**The problem:**
Each line of the data below between the one containing "ring pip: (81, 186)" and the one containing "ring tip: (899, 594)", both included, is to be repeated exactly. Please omit pictures.

##########

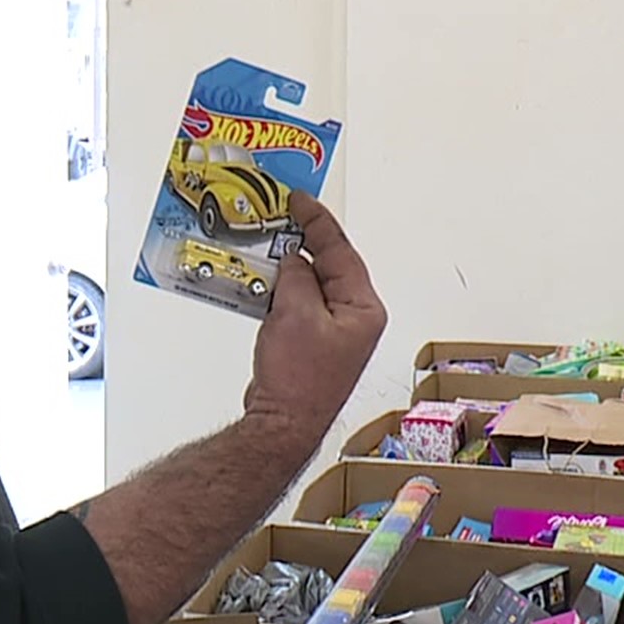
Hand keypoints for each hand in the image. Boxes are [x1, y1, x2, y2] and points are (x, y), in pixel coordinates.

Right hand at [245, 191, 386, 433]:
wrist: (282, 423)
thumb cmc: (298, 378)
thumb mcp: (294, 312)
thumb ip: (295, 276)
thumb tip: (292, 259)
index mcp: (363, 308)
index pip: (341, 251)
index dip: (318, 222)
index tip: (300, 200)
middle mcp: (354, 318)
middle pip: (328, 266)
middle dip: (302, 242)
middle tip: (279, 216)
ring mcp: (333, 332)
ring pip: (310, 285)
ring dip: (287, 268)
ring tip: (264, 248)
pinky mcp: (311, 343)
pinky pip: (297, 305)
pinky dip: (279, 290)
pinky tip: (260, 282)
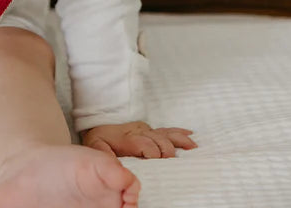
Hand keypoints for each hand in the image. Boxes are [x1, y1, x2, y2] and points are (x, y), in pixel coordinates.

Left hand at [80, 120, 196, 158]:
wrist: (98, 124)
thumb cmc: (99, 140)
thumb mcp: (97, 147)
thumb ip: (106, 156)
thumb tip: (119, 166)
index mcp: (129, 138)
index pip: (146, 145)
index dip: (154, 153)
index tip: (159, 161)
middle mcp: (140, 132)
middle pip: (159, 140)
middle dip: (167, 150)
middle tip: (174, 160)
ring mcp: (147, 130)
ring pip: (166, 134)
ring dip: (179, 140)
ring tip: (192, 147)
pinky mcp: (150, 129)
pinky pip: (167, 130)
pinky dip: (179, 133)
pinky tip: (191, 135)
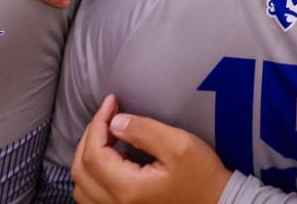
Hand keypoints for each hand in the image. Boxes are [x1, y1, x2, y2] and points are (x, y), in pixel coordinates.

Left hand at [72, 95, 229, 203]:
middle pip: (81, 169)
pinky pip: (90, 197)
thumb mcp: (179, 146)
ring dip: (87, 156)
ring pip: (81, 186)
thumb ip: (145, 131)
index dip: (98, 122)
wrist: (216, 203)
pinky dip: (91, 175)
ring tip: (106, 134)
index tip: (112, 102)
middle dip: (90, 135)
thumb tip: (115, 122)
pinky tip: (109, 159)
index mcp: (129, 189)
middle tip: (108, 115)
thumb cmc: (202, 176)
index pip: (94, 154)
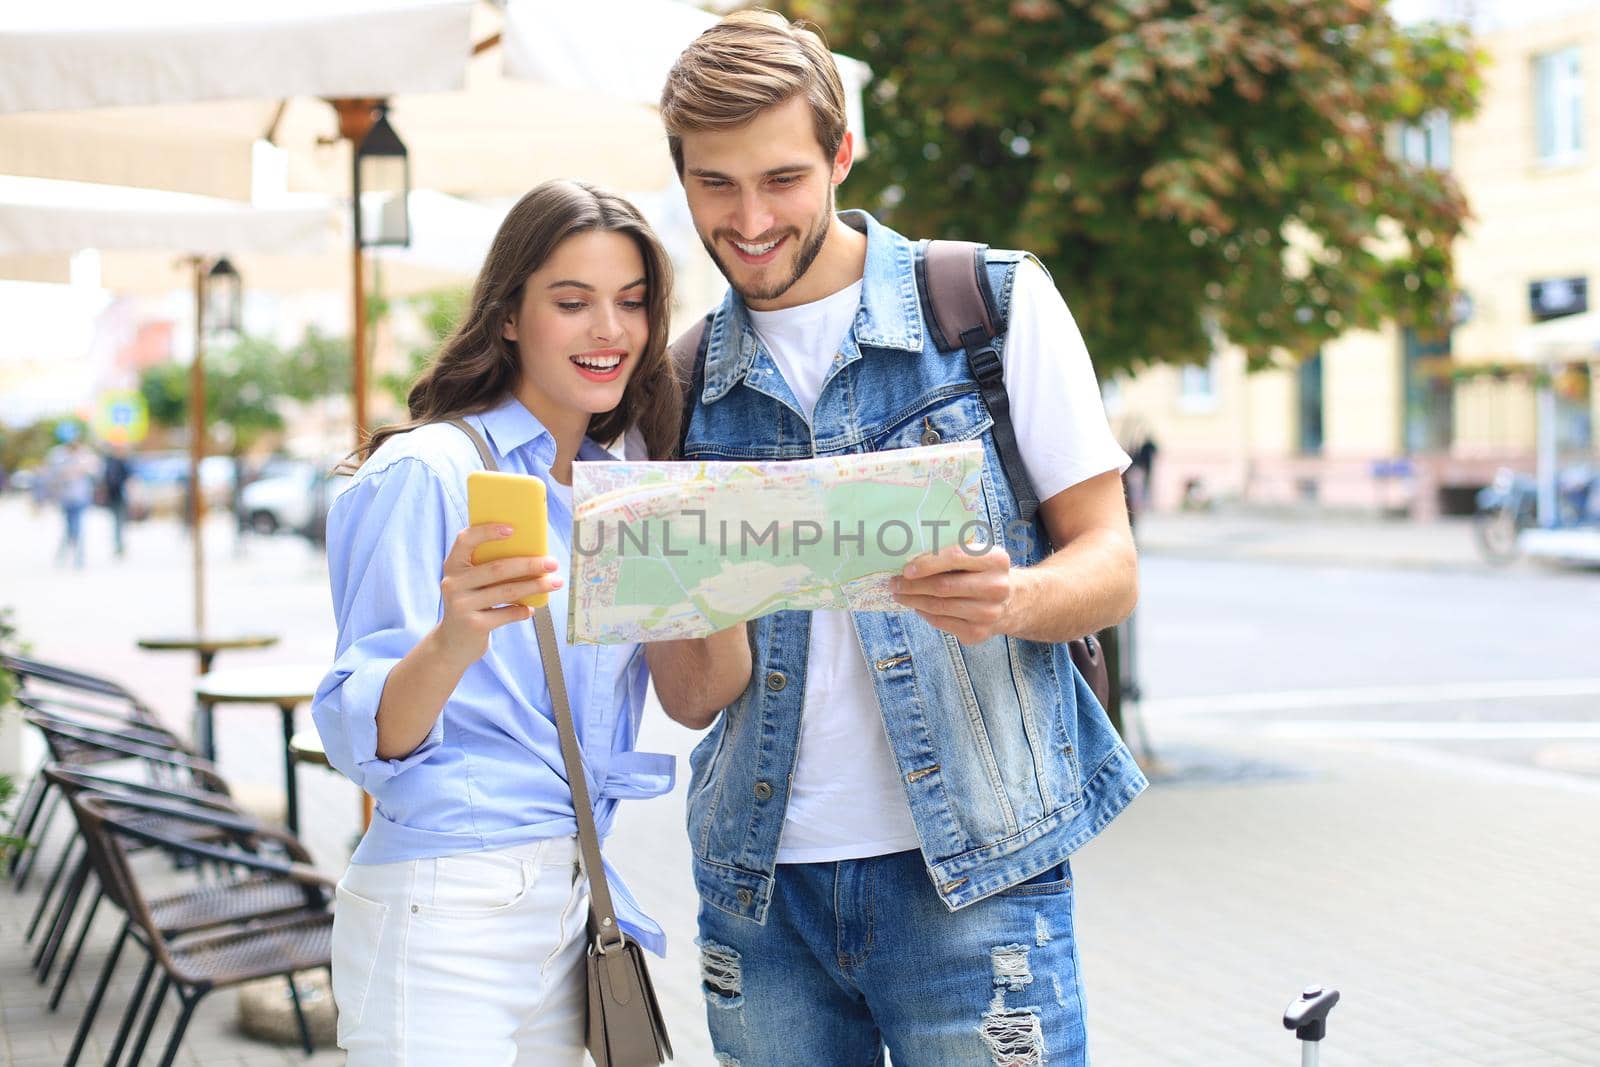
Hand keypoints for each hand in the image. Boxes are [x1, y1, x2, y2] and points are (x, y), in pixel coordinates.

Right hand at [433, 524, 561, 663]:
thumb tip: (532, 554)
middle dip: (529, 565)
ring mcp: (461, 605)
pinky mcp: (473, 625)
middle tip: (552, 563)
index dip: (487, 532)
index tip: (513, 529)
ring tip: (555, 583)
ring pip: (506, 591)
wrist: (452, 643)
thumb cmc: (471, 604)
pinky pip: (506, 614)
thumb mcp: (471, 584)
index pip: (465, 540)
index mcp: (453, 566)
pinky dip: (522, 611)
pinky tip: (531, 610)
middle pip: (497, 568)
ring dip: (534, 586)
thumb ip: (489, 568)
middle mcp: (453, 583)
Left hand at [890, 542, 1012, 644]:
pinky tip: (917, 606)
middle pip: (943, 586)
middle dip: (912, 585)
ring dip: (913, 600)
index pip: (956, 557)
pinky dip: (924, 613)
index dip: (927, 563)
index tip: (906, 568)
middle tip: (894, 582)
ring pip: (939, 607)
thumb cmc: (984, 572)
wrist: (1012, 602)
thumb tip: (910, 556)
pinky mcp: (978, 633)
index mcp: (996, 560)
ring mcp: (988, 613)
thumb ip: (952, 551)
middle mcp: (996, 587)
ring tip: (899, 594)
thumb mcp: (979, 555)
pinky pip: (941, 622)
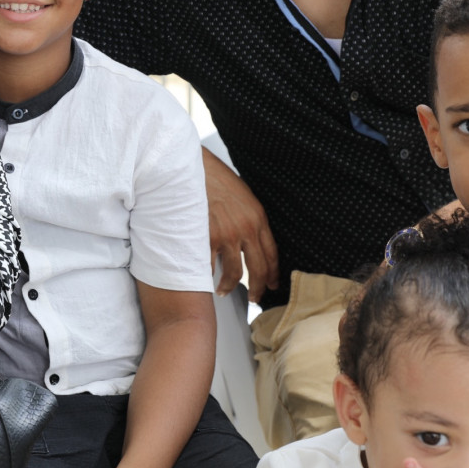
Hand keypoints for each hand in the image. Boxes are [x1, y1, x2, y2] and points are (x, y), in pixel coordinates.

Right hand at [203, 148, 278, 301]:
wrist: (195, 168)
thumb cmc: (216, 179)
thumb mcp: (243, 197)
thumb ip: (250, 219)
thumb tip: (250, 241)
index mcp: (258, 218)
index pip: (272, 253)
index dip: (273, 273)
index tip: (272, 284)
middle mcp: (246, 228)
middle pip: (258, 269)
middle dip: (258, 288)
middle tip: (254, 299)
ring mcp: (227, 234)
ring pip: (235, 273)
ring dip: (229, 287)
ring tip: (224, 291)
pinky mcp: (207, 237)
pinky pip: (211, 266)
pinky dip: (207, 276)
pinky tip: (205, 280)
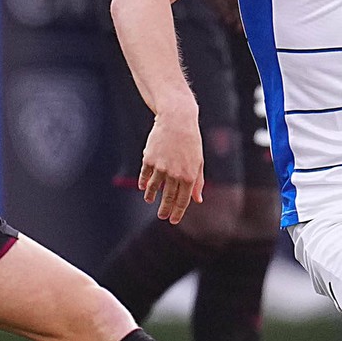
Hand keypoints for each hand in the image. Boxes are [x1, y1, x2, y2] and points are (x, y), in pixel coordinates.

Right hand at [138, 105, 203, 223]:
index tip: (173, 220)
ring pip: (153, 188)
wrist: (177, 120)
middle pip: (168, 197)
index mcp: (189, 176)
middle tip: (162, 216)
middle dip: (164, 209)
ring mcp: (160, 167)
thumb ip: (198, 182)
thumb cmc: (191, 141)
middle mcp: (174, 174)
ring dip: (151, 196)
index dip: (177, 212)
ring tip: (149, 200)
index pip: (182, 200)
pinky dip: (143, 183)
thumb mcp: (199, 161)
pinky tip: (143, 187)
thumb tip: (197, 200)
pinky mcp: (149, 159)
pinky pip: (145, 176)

##########

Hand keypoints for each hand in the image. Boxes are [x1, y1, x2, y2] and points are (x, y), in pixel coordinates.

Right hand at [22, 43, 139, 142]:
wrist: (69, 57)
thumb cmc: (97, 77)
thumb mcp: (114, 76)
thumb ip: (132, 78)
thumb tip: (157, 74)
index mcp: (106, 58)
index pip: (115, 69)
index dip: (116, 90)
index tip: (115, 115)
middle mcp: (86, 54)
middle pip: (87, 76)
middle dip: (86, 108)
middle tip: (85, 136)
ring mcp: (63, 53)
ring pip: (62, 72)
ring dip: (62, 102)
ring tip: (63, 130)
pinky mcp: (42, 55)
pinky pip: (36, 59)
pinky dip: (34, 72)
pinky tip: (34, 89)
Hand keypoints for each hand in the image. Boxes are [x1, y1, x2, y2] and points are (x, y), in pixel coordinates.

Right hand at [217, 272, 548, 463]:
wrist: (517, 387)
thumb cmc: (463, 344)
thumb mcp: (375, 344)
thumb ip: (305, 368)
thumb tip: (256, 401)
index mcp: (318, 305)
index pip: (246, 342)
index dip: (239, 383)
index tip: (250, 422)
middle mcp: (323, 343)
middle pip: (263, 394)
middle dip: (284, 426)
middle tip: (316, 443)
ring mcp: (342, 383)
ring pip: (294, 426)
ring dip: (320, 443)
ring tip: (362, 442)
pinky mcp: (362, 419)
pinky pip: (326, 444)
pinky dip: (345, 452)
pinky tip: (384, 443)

##########

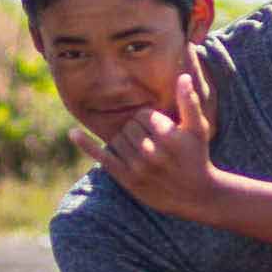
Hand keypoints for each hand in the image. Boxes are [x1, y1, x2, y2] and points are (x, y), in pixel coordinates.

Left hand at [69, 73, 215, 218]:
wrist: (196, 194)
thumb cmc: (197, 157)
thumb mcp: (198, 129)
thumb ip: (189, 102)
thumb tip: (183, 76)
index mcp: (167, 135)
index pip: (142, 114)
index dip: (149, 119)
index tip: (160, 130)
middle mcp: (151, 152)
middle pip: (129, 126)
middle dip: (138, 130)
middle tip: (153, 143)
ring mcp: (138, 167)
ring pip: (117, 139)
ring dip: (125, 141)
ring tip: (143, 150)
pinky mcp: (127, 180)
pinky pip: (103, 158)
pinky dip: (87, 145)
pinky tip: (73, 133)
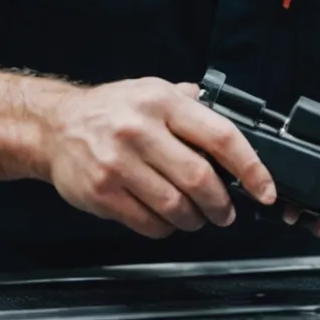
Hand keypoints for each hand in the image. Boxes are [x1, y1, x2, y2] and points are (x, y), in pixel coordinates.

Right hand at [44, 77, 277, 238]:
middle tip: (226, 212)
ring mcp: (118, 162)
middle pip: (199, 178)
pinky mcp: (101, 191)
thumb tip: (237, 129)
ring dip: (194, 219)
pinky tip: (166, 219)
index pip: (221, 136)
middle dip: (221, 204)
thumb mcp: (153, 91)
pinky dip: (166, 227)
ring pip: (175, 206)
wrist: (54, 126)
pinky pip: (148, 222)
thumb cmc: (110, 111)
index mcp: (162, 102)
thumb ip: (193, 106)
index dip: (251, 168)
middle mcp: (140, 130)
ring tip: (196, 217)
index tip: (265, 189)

##########

**Answer space:**
ring pip: (81, 186)
thumb ip: (145, 131)
index dip: (98, 122)
wrist: (216, 203)
pinky dip: (91, 175)
ring tip: (106, 134)
index tip: (112, 102)
middle dip: (90, 135)
thumb tip: (115, 122)
pinky tip: (109, 159)
index mcp: (129, 189)
middle tip: (108, 115)
thumb cmc: (202, 176)
index pip: (94, 154)
Hand keypoints for each hand in the image. Boxes are [x1, y1, x2, y2] and points are (x, y), in pixel coordinates.

Right hand at [433, 524, 561, 663]:
thumb tip: (532, 554)
middle dip: (529, 565)
ring mcp: (461, 605)
pinky mcp: (473, 625)
middle tip: (552, 563)
index dip: (487, 532)
index tip: (513, 529)
ring tip: (555, 583)
ring pip: (506, 591)
wrist: (452, 643)
thumb cmc: (471, 604)
pinky pip: (506, 614)
thumb mcp: (471, 584)
index pip: (465, 540)
index mcp: (453, 566)
pinky dip: (522, 611)
pinky tip: (531, 610)
middle pip: (497, 568)
ring dip: (534, 586)
thumb ip: (489, 568)
middle mcp: (453, 583)
Left hand at [890, 542, 1012, 644]:
pinky tip: (917, 606)
middle pip: (943, 586)
middle dip: (912, 585)
ring dip: (913, 600)
index pip: (956, 557)
pinky dip: (924, 613)
index dip: (927, 563)
index tip: (906, 568)
middle tip: (894, 582)
ring pip: (939, 607)
thumb cmc: (984, 572)
wrist: (1012, 602)
thumb tip: (910, 556)
pinky mcp: (978, 633)
index mcp: (996, 560)
ring mcp: (988, 613)
thumb ip: (952, 551)
middle mcp: (996, 587)
ring tip: (899, 594)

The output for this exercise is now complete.